People make fun of them, calling them tornado magnets. They come in all shapes and sizes, just like humans, including double-wide. But if you claim to be a Southerner and you can honestly say you don't like the smell of a new mobile home, or if you have never sniffed one up close and personal, you may need to move up north and cash in your Southern heritage because there's something running in your veins and it ain’t grits.
When I was a kid living in Montgomery, Alabama, for fun and cheap entertainment, we'd visit the local mobile home sales lot on the Mobile Highway. And we weren't alone. Don’t laugh and look at me like that. A lot of people did this. I always thought it ironic that mobile homes were sold on the Mobile Highway. When I was eight, I asked my mom if Mobile, Alabama, was named after the many mobile homes down there.
From the metal step to the paneling and perfect-fitting appliances, this dwelling built for speed, to my way of thinking, had to be the perfect invention – totally self-contained and with wheels. Does it get any better than that?
I loved the idea of living in a trailer. My personal favorite was a Fleetwwood. I admired them inside and out, and even designed one with a jet engine for quick getaways. I designed one for space. I designed one as a submarine. I drew Johnny Quest and Space Ghost living in mobile homes. I was fixated on the darned things - which is how I know for certain that I am truly Southern.
Some mobile homes had entire walls that were mirrors to fool you into thinking the thing was bigger than the width of a highway lane. Some had amazing kitchens and bathrooms, and a few even had vaulted ceilings. But it was the Magic-Marker-ish smell of a new mobile home interior that lured me in as if I had a hook in my snout. Like a new car, a new mobile home smelled like nothing else. It was a unique smell that said, "Hook me up, brother, I'm ready to haul some rednecks and their furniture."
There are many smells that I associate with my seriously Deep South upbringing. The smell of a new pickup truck and the aroma of hot-out-of-the-oven sweet potato pie come to mind. The smell of pork barbecue and pinesap and turnips cooking all ring bells in my brain that curl my tongue into a y'all. The smell of English Leather and Brut and Old Spice aftershave instantly adjusts my memory knobs to a certain time and place down home, likely the Fendley Drive-In popcorn or the Covington County Fair that somehow mixed the aromas of cotton candy, manure and vomit into nasal gumbo.
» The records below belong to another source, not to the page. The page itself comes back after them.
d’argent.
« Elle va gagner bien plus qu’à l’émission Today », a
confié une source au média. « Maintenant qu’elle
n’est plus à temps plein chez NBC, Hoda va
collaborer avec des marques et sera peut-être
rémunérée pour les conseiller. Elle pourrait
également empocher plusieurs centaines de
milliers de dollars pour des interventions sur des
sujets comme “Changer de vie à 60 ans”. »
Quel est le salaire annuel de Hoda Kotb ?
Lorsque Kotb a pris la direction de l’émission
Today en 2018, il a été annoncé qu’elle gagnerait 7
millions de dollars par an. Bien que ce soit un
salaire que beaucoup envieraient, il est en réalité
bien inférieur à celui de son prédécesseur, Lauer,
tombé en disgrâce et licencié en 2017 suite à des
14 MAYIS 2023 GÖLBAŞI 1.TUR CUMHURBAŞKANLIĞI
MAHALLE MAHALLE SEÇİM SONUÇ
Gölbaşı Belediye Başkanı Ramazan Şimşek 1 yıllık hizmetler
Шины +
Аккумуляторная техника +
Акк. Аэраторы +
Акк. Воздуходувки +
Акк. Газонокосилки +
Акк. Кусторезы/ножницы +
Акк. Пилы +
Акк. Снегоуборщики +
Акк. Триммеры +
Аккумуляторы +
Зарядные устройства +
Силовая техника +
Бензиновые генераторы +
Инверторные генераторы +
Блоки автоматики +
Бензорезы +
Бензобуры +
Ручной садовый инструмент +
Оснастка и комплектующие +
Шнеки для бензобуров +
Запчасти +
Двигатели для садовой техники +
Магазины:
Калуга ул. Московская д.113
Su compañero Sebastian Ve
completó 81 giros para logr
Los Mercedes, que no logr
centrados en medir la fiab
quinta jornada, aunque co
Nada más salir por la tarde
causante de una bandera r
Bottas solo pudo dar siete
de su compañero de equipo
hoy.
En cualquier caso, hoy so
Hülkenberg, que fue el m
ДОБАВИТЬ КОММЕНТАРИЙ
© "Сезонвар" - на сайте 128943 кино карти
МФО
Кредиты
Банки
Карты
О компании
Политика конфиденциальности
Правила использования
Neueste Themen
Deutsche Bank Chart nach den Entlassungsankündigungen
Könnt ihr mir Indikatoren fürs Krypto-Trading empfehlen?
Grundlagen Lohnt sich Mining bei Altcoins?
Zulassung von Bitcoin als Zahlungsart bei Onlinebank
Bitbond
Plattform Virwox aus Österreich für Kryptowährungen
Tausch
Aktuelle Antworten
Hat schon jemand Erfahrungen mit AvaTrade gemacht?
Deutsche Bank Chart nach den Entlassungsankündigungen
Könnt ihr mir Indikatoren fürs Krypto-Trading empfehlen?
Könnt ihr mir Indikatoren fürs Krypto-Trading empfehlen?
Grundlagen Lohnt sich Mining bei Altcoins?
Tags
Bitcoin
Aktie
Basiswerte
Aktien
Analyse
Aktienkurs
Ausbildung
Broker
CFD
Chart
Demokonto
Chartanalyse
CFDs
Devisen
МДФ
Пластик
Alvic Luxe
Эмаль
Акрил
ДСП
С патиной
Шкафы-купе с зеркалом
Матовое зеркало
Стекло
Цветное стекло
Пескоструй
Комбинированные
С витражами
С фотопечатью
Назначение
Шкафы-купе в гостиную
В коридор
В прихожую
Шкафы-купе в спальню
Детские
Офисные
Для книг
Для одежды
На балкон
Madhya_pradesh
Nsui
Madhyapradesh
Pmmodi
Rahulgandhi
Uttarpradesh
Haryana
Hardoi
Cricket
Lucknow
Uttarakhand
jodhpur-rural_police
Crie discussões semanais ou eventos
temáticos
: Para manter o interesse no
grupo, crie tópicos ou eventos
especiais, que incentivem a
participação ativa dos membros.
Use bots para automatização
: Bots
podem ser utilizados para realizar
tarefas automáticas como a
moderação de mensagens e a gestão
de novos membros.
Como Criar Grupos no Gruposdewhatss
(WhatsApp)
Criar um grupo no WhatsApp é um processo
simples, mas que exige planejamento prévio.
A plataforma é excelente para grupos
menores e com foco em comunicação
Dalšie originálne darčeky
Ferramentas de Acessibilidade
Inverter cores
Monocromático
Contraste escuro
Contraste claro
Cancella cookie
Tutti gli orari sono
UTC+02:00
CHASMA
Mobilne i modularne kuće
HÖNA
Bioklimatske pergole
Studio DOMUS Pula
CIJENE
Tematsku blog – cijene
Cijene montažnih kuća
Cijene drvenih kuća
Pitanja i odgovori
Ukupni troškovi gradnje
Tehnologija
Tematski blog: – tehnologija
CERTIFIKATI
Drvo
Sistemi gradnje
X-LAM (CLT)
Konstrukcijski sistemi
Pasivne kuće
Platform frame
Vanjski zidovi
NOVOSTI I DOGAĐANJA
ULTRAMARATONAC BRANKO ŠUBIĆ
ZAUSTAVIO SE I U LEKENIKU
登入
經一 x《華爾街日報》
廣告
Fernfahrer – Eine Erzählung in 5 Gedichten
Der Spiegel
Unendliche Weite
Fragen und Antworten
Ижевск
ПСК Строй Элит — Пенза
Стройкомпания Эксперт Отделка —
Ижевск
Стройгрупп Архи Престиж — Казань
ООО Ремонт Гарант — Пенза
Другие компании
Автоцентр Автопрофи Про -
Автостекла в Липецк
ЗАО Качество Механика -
The smell of rain quilting into the cooling humidity of an afternoon thunderstorm fills my head with wiregrass and magnolias and images of lower Alabama, as does a new baseball glove and mothballs and pork link sausage and the salty smell of the Gulf of Mexico and coconut suntan oil and fresh-cut grass.
You can taste Southern smells too: cat-head biscuits and hoecake cornbread and watermelons, percolator coffee, fried chicken and homemade peach ice cream. Fig tarts coming out of a fryer or salty ham coming out of a smokehouse will quickly yank my mind back to a time when my accent was twice as pronounced as now. A Baptist hymnal has a smell like nothing else in the entire world and one whiff connects your vocal cords to the Good Lord's ear. Maybe the South is more a smell than a region.
Still, when all the Southern smells are tallied and organized and ranked, the smell of a new mobile home stands out as the one smell that says, “You are now officially below the Mason-Dixon line.” New carpet and fresh plywood and mind-bending glue and aluminum cooking in the sweet Southern heat and humidity will conjure up a head-full of Lynyrd Skynyrd cranking “Ewwww, that smell!”
If this admission causes you to look down your nose at my trailer trashy olfactory glands, then maybe you need to ride over to the local mobile home sales office and test your own pedigree. You might find out just how Southern you really are.